The question of development has hardly been raised in a campaign where international issues on the whole have taken a back seat.
“International solidarity is rarely at the heart of the debate in a presidential election. But more and more candidates see development assistance as a response to international challenges,” said Annabel Hervieu, the deputy director of the NGO ONE France.
France has fallen a long way behind on its commitment to finance international solidarity. In 2015, Paris allocated 0.36% of GNI, roughly €9 billion, to development; just over half of the 0.7% promised by France and the other rich countries of the OECD.
Despite committing to the 0.7% target in 2012, President François Hollande was unable to turn the ebbing tide of France’s development budget. Five years on, this budget is much the same as it was at the start of Hollande’s mandate, after the reversal of deep cuts made after he assumed office.
While France, unlike many of its European neighbours, has never achieved the 0.7% objective, the various presidential candidates have in recent weeks either clarified their positions or remained consciously evasive on the matter.
Since launching a campaign calling on the 11 candidates to give details of their commitments, ONE France has only received one official response, from Benoît Hamon. The Socialist candidate provided spending calculations and details on his development policy, if he were to be elected.
Hamon has pledged to reach the 0.7% target by 2022, spending this money entirely on “the fight against poverty” in developing countries. Jean-Luc Mélenchon has also adopted the 0.7% target.
François Fillon, on the other hand, wants part of France’s aid budget to be conditional on the reduction of migration flows and the return of migrants to their countries of origin.
The return of conditionality
The Republican is the only leading candidate to advocate conditionality. “I would make development assistance conditional, particularly for the major countries of origin for immigrants, to encourage them to help in the return of their citizens,” Fillon’s programme states, without giving any concrete figures.
To make any precise commitments on the subject would be “perilous”, Fillon’s representative Christian Cambon said at a debate organised by the NGO.
“The confusion between migration spending and development assistance is a red line,” said Hervieu. “This debate is taking place at the European level and France should take a stance.”

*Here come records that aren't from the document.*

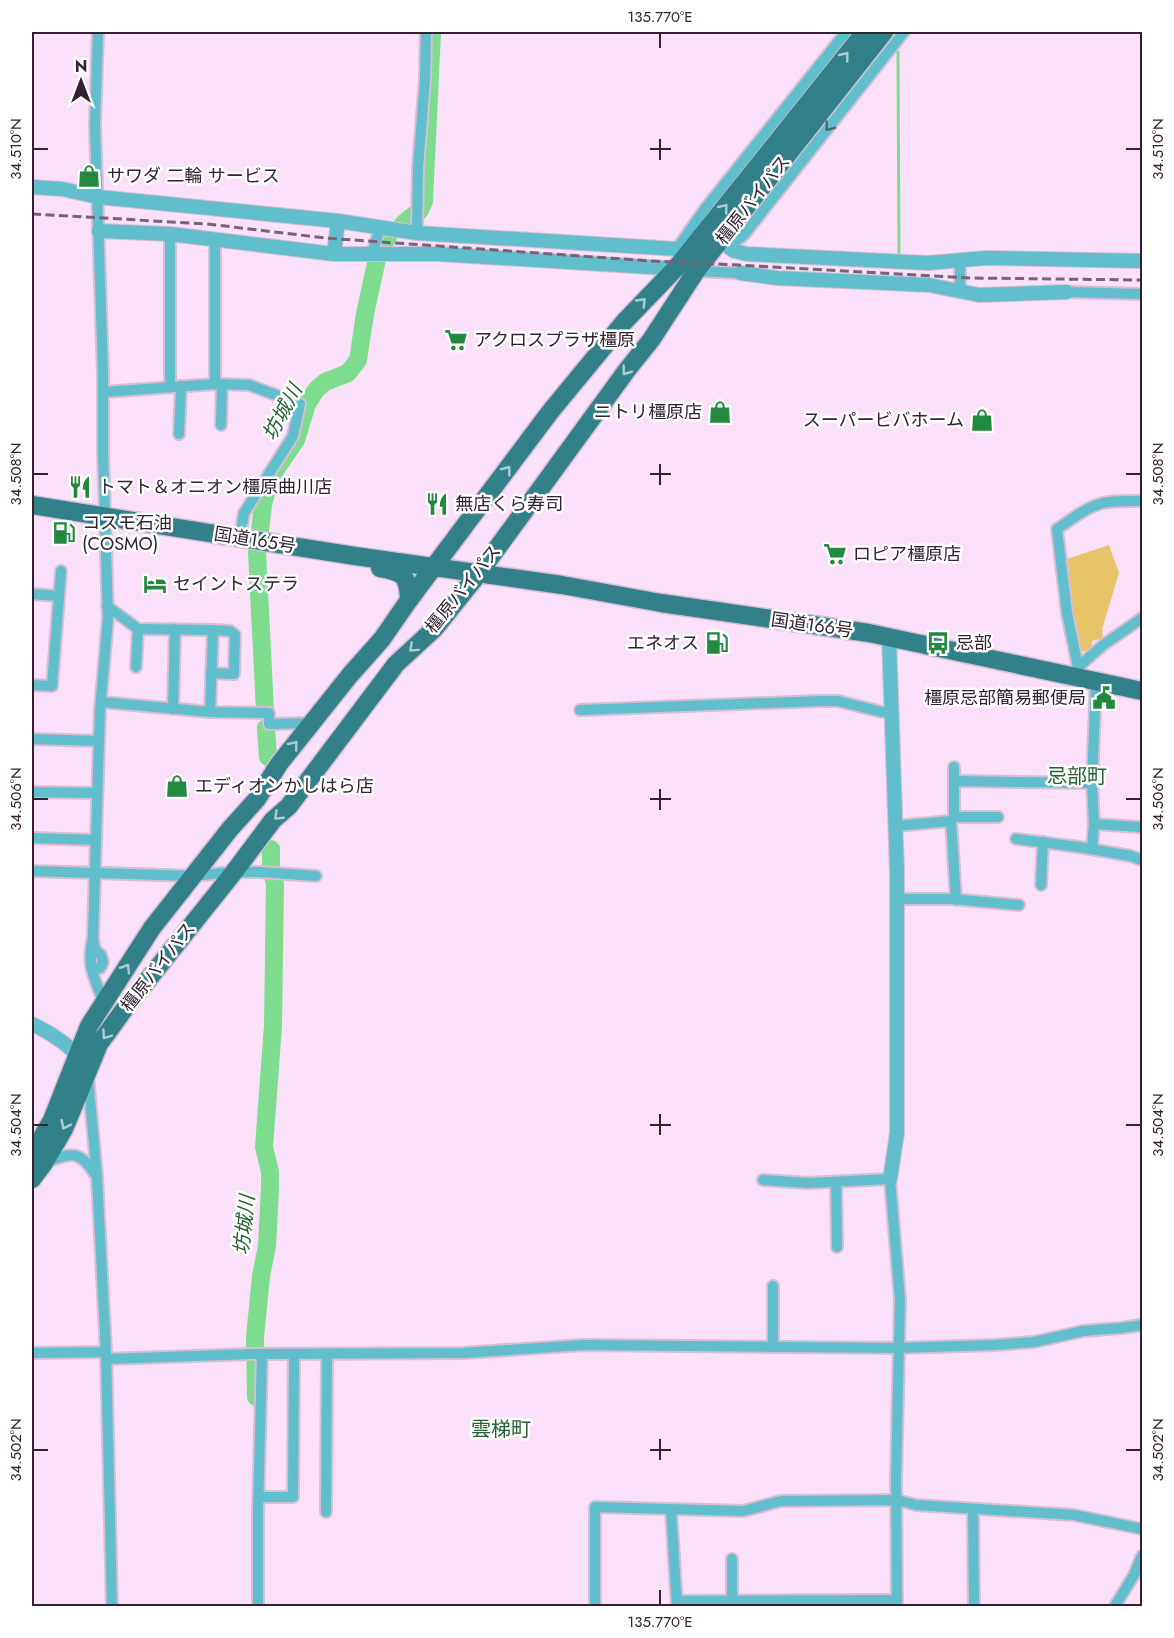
<svg xmlns="http://www.w3.org/2000/svg" width="1174" height="1638" viewBox="0 0 1174 1638" font-family="Jost,'Noto Sans JP',sans-serif">
	<rect width="100%" height="100%" fill="#fae0f8"/>
	<!-- green -->
	<path fill="#e8c469" d="M1109,545L1119,573L1102,629L1103,638L1092,641V650L1071,653L1055,563Z"/>
	<g fill="none" stroke-linecap="round" stroke-linejoin="round">
		<!-- stream -->
		<g stroke="#7ddc8d" stroke-width="3">
			<path d="M898,52L899,253"/>
			<path d="M81,867L174,870"/>
		</g>
		<!-- river -->
		<g stroke="#7ddc8d" stroke-width="18">
			<path d="M403,224L420,210L424,201L432,32"/>
			<path d="M382,247L388,237"/>
			<path d="M260,530L263,505L270,478L296,440L307,404L316,390L325,382L348,373L358,360L365,314L377,259"/>
			<path d="M257,552L265,711"/>
			<path d="M266,728L268,757"/>
			<path d="M256,1397L255,1337L261,1276L267,1246L270,1188V1172L264,1147L273,1026L275,884L271,868V849"/>
		</g>
		<!-- minor casing -->
		<g stroke="#d6bed4" stroke-width="14">
			<g id="minor">
				<path d="M98,32L95,126L103,374V450L108,618L100,710L93,936C91,947 89,959 92,970C95,982 100,991 103,1003"/>
				<path d="M417,233L418,168L425,79L426,32"/>
				<path d="M170,234V387"/>
				<path d="M727,247L743,236L904,32"/>
				<path d="M685,252L677,249L704,210L846,32"/>
				<path d="M372,254L380,228"/>
				<path d="M696,271L740,273"/>
				<path d="M960,292V260"/>
				<path d="M1067,292L1142,294"/>
				<path d="M215,384V239"/>
				<path d="M104,392L215,384L249,385L300,404L293,436L244,513L240,537"/>
				<path d="M221,425L222,384"/>
				<path d="M179,434L181,386"/>
				<path d="M32,594L59,596"/>
				<path d="M107,606L138,629L136,667"/>
				<path d="M138,629L213,630L210,712"/>
				<path d="M1078,667L1067,613L1057,529C1071,520 1086,507 1103,503C1116,500 1130,501 1142,501"/>
				<path d="M1077,671L1078,667L1102,646L1142,618"/>
				<path d="M211,673L234,674L235,635L230,631L213,630"/>
				<path d="M32,685L52,686L61,571"/>
				<path d="M101,702L210,712L269,713V724L312,723"/>
				<path d="M173,709L175,629"/>
				<path d="M580,710L820,701H838L882,712H892"/>
				<path d="M32,739L99,741"/>
				<path d="M954,781L1092,783"/>
				<path d="M32,792L97,793"/>
				<path d="M954,817H998"/>
				<path d="M951,821L956,900"/>
				<path d="M1094,824L1140,827"/>
				<path d="M896,826L951,821L954,817V767"/>
				<path d="M32,838L96,840"/>
				<path d="M1016,839L1079,847L1131,856L1142,860"/>
				<path d="M1092,849L1094,824L1092,783L1096,682"/>
				<path d="M32,871L192,876L234,872H260L316,876"/>
				<path d="M1041,885L1043,842"/>
				<path d="M897,899H952L1019,905"/>
				<path d="M92,969L100,968L103,962L101,955L95,950L93,939"/>
				<path d="M88,1077L97,1177L106,1352L112,1606"/>
				<path d="M45,1162C71,1154 78,1148 95,1174"/>
				<path d="M763,1180L808,1183L890,1179L900,1300L896,1479L897,1606"/>
				<path d="M836,1182L837,1247"/>
				<path d="M773,1347V1286"/>
				<path d="M32,1353L106,1352"/>
				<path d="M106,1359L252,1354L463,1353L583,1345L898,1348L994,1345L1034,1342L1083,1331L1121,1328L1142,1325"/>
				<path d="M259,1497H293L294,1354"/>
				<path d="M973,1509L974,1606"/>
				<path d="M671,1510L677,1606"/>
				<path d="M326,1512L327,1354"/>
				<path d="M732,1559V1601"/>
				<path d="M677,1601L897,1600"/>
				<path d="M258,1606V1512L262,1354"/>
				<path d="M595,1606V1507L743,1511L781,1501L897,1500L916,1505L1074,1515L1142,1529"/>
				<path d="M1115,1606L1134,1575L1142,1556"/>
			</g>
		</g>
		<!-- tertiary casing -->
		<g stroke="#d6bed4" stroke-width="16">
			<g id="tertiary">
				<path d="M32,187L62,189L98,197L338,221L417,233L677,249"/>
				<path d="M99,231L170,234L334,254H437L682,269"/>
				<path d="M721,241L734,251L747,254L928,263L986,258L1142,261"/>
				<path d="M334,254L338,221"/>
				<path d="M740,273L777,278L929,285L979,295L1067,292"/>
				<path d="M889,638L897,871V1133L890,1179"/>
				<path d="M32,1024C51,1033 69,1044 82,1061"/>
			</g>
		</g>
		<!-- trunk casing -->
		<g stroke="#d6bed4" stroke-width="21">
			<g id="trunk">
				<path d="M32,505L355,556L562,585L661,603L869,633L1142,691"/>
				<path d="M380,568C404,572 408,576 409,600"/>
				<path d="M32,1154L52,1120L89,1026L152,928L230,829L257,799L279,764L350,675L382,639L409,600L550,412L625,321L676,268L865,32"/>
				<path d="M32,1179L44,1163L64,1129L99,1044L123,1011L234,872L273,820L289,806L396,664L434,629L479,573L627,370L651,340L696,271L884,32"/>
			</g>
		</g>
		<!-- minor -->
		<use href="#minor" stroke="#60becd" stroke-width="10"/>
		<!-- tertiary -->
		<use href="#tertiary" stroke="#60becd" stroke-width="14"/>
		<!-- trunk -->
		<use href="#trunk" stroke="#32808a" stroke-width="18"/>
		<!-- rail -->
		<path stroke="#776375" stroke-width="3" stroke-dasharray="9 4.5" stroke-linecap="butt" d="M32,214L208,224L325,238L651,261L738,265L972,278L1142,280"/>
	</g>
	<!-- one-way arrows -->
	<defs><path id="oneway-chevron" d="M-2-3.5L2.5 0L-2 3.5" fill="none" stroke-width="1.6" stroke-linecap="round" stroke-linejoin="round" transform="scale(1.5)"/></defs>
	<g stroke="#adccd0">
		<use href="#oneway-chevron" transform="translate(845 56) rotate(-51)"/>
		<use href="#oneway-chevron" transform="translate(724 208) rotate(-51)"/>
		<use href="#oneway-chevron" transform="translate(642 302) rotate(-46)"/>
		<use href="#oneway-chevron" transform="translate(626 371) rotate(127)"/>
		<use href="#oneway-chevron" transform="translate(507 470) rotate(-53)"/>
		<use href="#oneway-chevron" transform="translate(413 648) rotate(138)"/>
		<use href="#oneway-chevron" transform="translate(294 745) rotate(-51)"/>
		<use href="#oneway-chevron" transform="translate(278 816) rotate(136)"/>
		<use href="#oneway-chevron" transform="translate(126 968) rotate(-58)"/>
		<use href="#oneway-chevron" transform="translate(106 1035) rotate(125)"/>
		<use href="#oneway-chevron" transform="translate(65 1125) rotate(116)"/>
	</g>
	<use stroke="#476877" href="#oneway-chevron" transform="translate(829 127) rotate(128)"/>
	<!-- ticks -->
	<path fill="none" stroke="#322231" stroke-width="2" d="M660,33V48M660,139V160M33,149H48M650,149H671M1126,149H1141M660,464V485M33,474H48M650,474H671M1126,474H1141M660,789V810M33,799H48M650,799H671M1126,799H1141M660,1114V1135M33,1125H48M650,1125H671M1126,1125H1141M660,1439V1460M33,1450H48M650,1450H671M1126,1450H1141M660,1590V1605"/>
	<!-- icons -->
	<defs>
		<g id="shop-bare" transform="scale(1.8)"><path d="M-5-2.5h2.3a2.7 3.5 0 0 1 5.4 0H5L5.5 6h-11ZM-1.5-2.5h3a1.5 2.3 0 0 0-3 0Z" fill="#22893f" stroke="#fff" stroke-width="2.5" paint-order="stroke"/></g>
		<g id="supermarket-bare" transform="scale(1.8)"><path d="M-6-5.5h2.5l.6 2H6L4.5 2H-2.5L-4.4-4H-6ZM-1.5 3.2a1.3 1.3 0 1 0 .1 0ZM3 3.2a1.3 1.3 0 1 0 .1 0Z" fill="#22893f" stroke="#fff" stroke-width="2.5" paint-order="stroke"/></g>
		<g id="restaurant-bare" transform="scale(1.8)"><path d="M-5-6h1v4h1v-4h1v4h1v-4h1v5L-1.5 .5V6h-2V.5L-5-1ZM5-6V6H3V1.5H1.5Q1.5-4 5-6Z" fill="#22893f" stroke="#fff" stroke-width="2.5" paint-order="stroke"/></g>
		<g id="fuel-bare" transform="scale(1.8)"><path d="M-5.5-6h7V0h2V4h1.3V-2.5L3-4.5l.8-.8L6-3V5H2.5V1h-1V6h-7ZM-4.2-4.7v3.2H.2V-4.7Z" fill="#22893f" stroke="#fff" stroke-width="2.5" paint-order="stroke"/></g>
		<g id="hotel-bare" transform="scale(1.8)"><path d="M-6-4.5h1.5V1H6V5H4.5V3h-9V5H-6ZM-4 0a1.8 1.8 0 1 1 3.6 0ZM.5 0V-2.5h3Q6-2.5 6 0Z" fill="#22893f" stroke="#fff" stroke-width="2.5" paint-order="stroke"/></g>
		<g id="bus-bare" transform="scale(1.8)"><path d="M-5-6H5V4H4V6H2V4H-2V6H-4V4H-5ZM-3.5-4V0h7V-4ZM-3.5 1.2v1.5H-2V1.2ZM2 1.2v1.5H3.5V1.2Z" fill="#22893f" stroke="#fff" stroke-width="2.5" paint-order="stroke"/></g>
		<g id="civic-bare" transform="scale(1.8)"><path d="M-.6-6.5H3V-4.5H.6V-3L4-1V1h2V6H-6V1h2V-1L-.6-3ZM-1.2 2.5V6h2.4V2.5Z" fill="#22893f" stroke="#fff" stroke-width="2.5" paint-order="stroke"/></g>
	</defs>
	<g fill-rule="evenodd">
		<use href="#shop-bare" x="89" y="176"/>
		<use href="#supermarket-bare" x="456" y="340"/>
		<use href="#shop-bare" x="720" y="412"/>
		<use href="#shop-bare" x="982" y="420"/>
		<use href="#restaurant-bare" x="80" y="487"/>
		<use href="#restaurant-bare" x="437" y="504"/>
		<use href="#fuel-bare" x="64" y="533"/>
		<use href="#supermarket-bare" x="835" y="554"/>
		<use href="#hotel-bare" x="155" y="584"/>
		<use href="#fuel-bare" x="717" y="643"/>
		<use href="#bus-bare" x="938" y="643"/>
		<use href="#civic-bare" x="1104" y="698"/>
		<use href="#shop-bare" x="177" y="786"/>
	</g>
	<g text-anchor="middle" stroke-width="5" stroke-linejoin="round" paint-order="stroke">
		<!-- poi labels -->
		<g font-size="18" fill="#322231" stroke="#fff" text-anchor="start">
			<text x="107" y="182">サワダ 二輪 サービス</text>
			<text x="474" y="346">アクロスプラザ橿原</text>
			<text x="702" y="418" text-anchor="end">ニトリ橿原店</text>
			<text x="964" y="426" text-anchor="end">スーパービバホーム</text>
			<text x="98" y="493">トマト＆オニオン橿原曲川店</text>
			<text x="455" y="510">無店くら寿司</text>
			<text x="82" y="529">コスモ石油<tspan x="82" dy="21">(COSMO)</tspan></text>
			<text x="853" y="560">ロピア橿原店</text>
			<text x="173" y="590">セイントステラ</text>
			<text x="699" y="649" text-anchor="end">エネオス</text>
			<text x="956" y="649">忌部</text>
			<text x="1086" y="704" text-anchor="end">橿原忌部簡易郵便局</text>
			<text x="195" y="792">エディオンかしはら店</text>
		</g>
		<!-- street labels -->
		<g font-size="18" fill="#322231" stroke="#fff">
			<text transform="translate(753 200) rotate(-52)" y="6">橿原バイパス</text>
			<text transform="translate(255 540) rotate(9)" y="6">国道165号</text>
			<text transform="translate(463 589) rotate(-51)" y="6">橿原バイパス</text>
			<text transform="translate(812 625) rotate(8)" y="6">国道166号</text>
			<text transform="translate(158 967) rotate(-52)" y="6">橿原バイパス</text>
		</g>
		<!-- water labels -->
		<g font-size="20" font-style="italic" fill="#226331" stroke="#fff">
			<text transform="translate(282 412) rotate(-62)" y="7">坊城川</text>
			<text transform="translate(244 1225) rotate(-84)" y="7">坊城川</text>
		</g>
		<!-- neighbourhood labels -->
		<g font-size="20" fill="#246232" stroke="#fff">
			<text x="1077" y="783">忌部町</text>
			<text x="501" y="1436">雲梯町</text>
		</g>
	</g>
	<!-- border -->
	<rect width="1174" height="1638" fill="none" stroke="#ffffff" stroke-width="66"/>
	<!-- north arrow -->
	<g transform="translate(81 81)" stroke="#ffffff" stroke-width="4.5" paint-order="stroke">
	<path d="M0-4.5L10 22L0 15L-10 22Z" fill="#322231"/>
	<text y="-9" font-size="16" font-weight="bold" text-anchor="middle" fill="#322231">N</text>
	</g>
	<rect x="33" y="33" width="1108" height="1572" fill="none" stroke="#322231" stroke-width="2"/>
	<g font-size="15" text-anchor="middle" fill="#322231">
		<text x="660" y="22">135.770°E</text>
		<text transform="translate(16 149) rotate(-90)" y="5">34.510°N</text>
		<text transform="translate(1158 149) rotate(-90)" y="5">34.510°N</text>
		<text transform="translate(16 474) rotate(-90)" y="5">34.508°N</text>
		<text transform="translate(1158 474) rotate(-90)" y="5">34.508°N</text>
		<text transform="translate(16 799) rotate(-90)" y="5">34.506°N</text>
		<text transform="translate(1158 799) rotate(-90)" y="5">34.506°N</text>
		<text transform="translate(16 1125) rotate(-90)" y="5">34.504°N</text>
		<text transform="translate(1158 1125) rotate(-90)" y="5">34.504°N</text>
		<text transform="translate(16 1450) rotate(-90)" y="5">34.502°N</text>
		<text transform="translate(1158 1450) rotate(-90)" y="5">34.502°N</text>
		<text x="660" y="1627">135.770°E</text>
	</g>
</svg>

European Union countries have broadly coordinated on development policy since 2015. Driven by the migration crisis, this cooperation has been criticised by NGOs for diverting funds from developing countries for use in migrant hosting and readmission schemes.
Security and defence
Emmanuel Macron appears ambivalent on the subject. “It’s a mess. On the link between official development assistance and migration policy, part of his programme says yes, the other part says no,” said Hervieu.

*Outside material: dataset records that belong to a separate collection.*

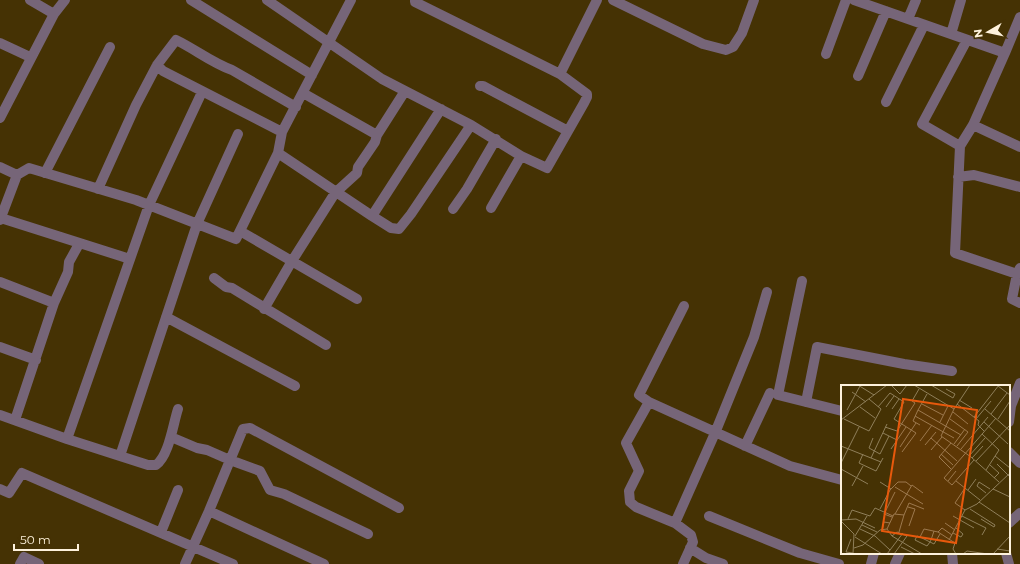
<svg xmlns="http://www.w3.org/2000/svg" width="1020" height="564" font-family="Montserrat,sans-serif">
  <rect width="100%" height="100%" fill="#453204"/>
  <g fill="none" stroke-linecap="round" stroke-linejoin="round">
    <path stroke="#766578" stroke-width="10" d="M30 0 54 14
      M191 0 312 75
      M267 0 382 79 471 125 521 156 547 168 584 103 587 97V94L560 74 415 2V0
      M613 0 703 44 726 50 733 47 742 33 754 0
      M854 0 1005 53
      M908 19 916 0
      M951 34 961 0
      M0 43 30 57
      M826 54 846 0
      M157 65 163 71 282 132
      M560 74 597 0
      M858 76 886 11
      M480 86H483L568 131
      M303 93 377 135
      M886 102 924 25
      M0 118 54 14 65 0
      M973 125 1020 147
      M960 146 922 124 967 40
      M278 153 372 216 391 228 399 229 411 214 471 125
      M0 167 17 175
      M45 173 110 47
      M958 177 974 175 1020 187
      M98 189 136 105 157 65 176 40C195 49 212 63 232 70L296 107
      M491 208 521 156
      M453 209 467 189 496 139
      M372 216 441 109
      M1 218 130 259
      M0 220 17 175 29 168 136 200 236 239 278 153 282 132 351 0
      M240 231 357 299
      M1020 268 1017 274 1012 299 1020 303
      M1017 274 955 253 960 146 973 125 1005 53 1020 17
      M214 278 226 287 232 288 326 345
      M802 281 778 395 842 411
      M0 282 54 303
      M684 306 639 395 649 402 790 466 842 480
      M264 309 292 261 335 193 357 173 358 167 375 142 377 135 405 91
      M166 317 295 386
      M0 347 36 360
      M649 402 626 443 639 471 629 491 630 502 636 507 675 523 691 535 693 542 683 564
      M806 402 817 347 904 364 952 371
      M0 415 67 439 149 205 202 92
      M15 420 54 303 68 272 69 262 79 244
      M1009 422 1011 406 1020 383
      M171 437 197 448 207 450 230 460 260 471 270 490 284 494 368 534
      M67 439 148 465H156C169 456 173 424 178 409
      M745 446 770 393
      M1009 452 1020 463
      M120 456 197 224 238 134
      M0 489 9 493 22 473 233 564
      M209 511 324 564
      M709 516 800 553 839 564
      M675 523 715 433 754 337 767 292
      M1009 523 1020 513
      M161 532 178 490
      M690 548 706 558 723 564
      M952 553 953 564
      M1006 553 1009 564
      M20 564 24 557 39 564
      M185 564 209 511 243 429 250 428 399 508
      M871 564 874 553
      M895 564 900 553"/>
  </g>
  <g transform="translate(841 385)">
    <rect width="169" height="169" fill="#453204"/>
    <path fill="none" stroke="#8f7f5a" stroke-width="1" d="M17 0 33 10M50 0 59 9 66 0M73 0 113 24 100 51 130 72 158 97M90 0 112 13 114 9 105 4M157 1 169 10M11 7 25 17M86 9 77 25 120 50M118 15 131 23M81 19 102 30M116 19 138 36 137 40 143 46M19 22 34 33M37 22 49 8 63 17 53 34 75 48 61 67M45 22 53 11M51 24 58 14M113 24 129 0M144 24 169 46M6 25 19 1M77 25 72 36 79 40M112 27 127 39M150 29 166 8M74 31 113 53M133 32 158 0M3 34 28 46 40 24 28 14M109 34 127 47 116 61M135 34 150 16M157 34 169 16M0 35 46 0M99 37 107 21M143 37 167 59M44 42 56 46 74 18 71 16 78 4M42 48 56 55M141 49 158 65 145 85M32 53 28 63 39 69 48 51M90 53 116 76M79 56 91 40M113 59 124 44M84 60 95 47M0 61 40 77M59 62 75 38M50 64 65 42M120 64 147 32M90 65 101 52M22 69 18 78 35 86 42 73M100 69 112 80M128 71 144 53M154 71 169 83M30 73 46 39M131 73 142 61M133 75 111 100 103 93 155 33M135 76 169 40M0 78 18 42M156 79 169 92M149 80 158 88 153 93M0 84 27 99M110 84 98 72 110 58M107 96 115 86M115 96 139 115M39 97 50 104M11 101 22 81M54 102 82 119M124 103 114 118 124 125M152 104 169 112M127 105 135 94M145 108 136 101 138 97 149 104M138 117 169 138M67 122 74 124 68 141M39 124 49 105 57 97H65L70 101M129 124 154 140 153 142M54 129 71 100 82 108M112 131 133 143M121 131 145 143 141 150M51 132 43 129 54 107M7 134 11 125 29 131 34 123 52 131M140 134 153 142M0 135 15 134 34 143M0 136 13 149 12 169M104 138 114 145M21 140 36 147M19 144 34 151 49 165M46 144 53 129 63 130 68 118 83 124M46 144 51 151 81 169M41 145 43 137 49 138M93 146 90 155 89 157 86 161 74 155 76 151 79 152 93 159 99 149M58 147 63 130M97 147 101 143 111 150M112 148 120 152 122 149 115 143M14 151 26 131M51 151 56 147 66 151 53 169M14 152 41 169M79 152 83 144 97 147 114 158 112 164 115 169M10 154 5 167 12 168M108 155 124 125 136 119 169 88M60 162 74 169M13 163 22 160 39 145 46 144M156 164 169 166M46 169 62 148M122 169 126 166 147 169M152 169 169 151"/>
    <path fill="#e8590c" fill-opacity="0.15" stroke="#e8590c" stroke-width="2" d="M62 14 136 25 115 158 41 146Z"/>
    <rect width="169" height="169" fill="none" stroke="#fef2dc" stroke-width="2"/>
  </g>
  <g transform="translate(988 32) rotate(261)" stroke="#453204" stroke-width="3" paint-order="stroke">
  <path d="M0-3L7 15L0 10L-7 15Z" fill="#fef2dc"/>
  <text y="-6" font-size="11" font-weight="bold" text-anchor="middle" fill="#fef2dc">N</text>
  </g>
  <path d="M14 544v6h64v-6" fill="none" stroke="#fef2dc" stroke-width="2"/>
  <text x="20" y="544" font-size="12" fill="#fef2dc" stroke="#453204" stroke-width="3" paint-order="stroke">50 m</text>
</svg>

For the National Front, development aid is firmly linked to defence and security.
“I commit to ensuring that French cooperation focusses on three major themes: defence and security forces, agriculture and infrastructure, education and health,” Marine Le Pen said during a visit to Chad on 23 March.
The extreme-right candidate also adopted the symbolic objective of 0.7% of GNI. “I make this commitment because allocating 0.7% of French wealth to our cooperation with Africa by 2022 is an investment in our prosperity and our security,” she said.
But unlike Hamon and Mélenchon, Le Pen would include “spending on security and defence, which does not belong in the official development assistance budget,” said Hervieu.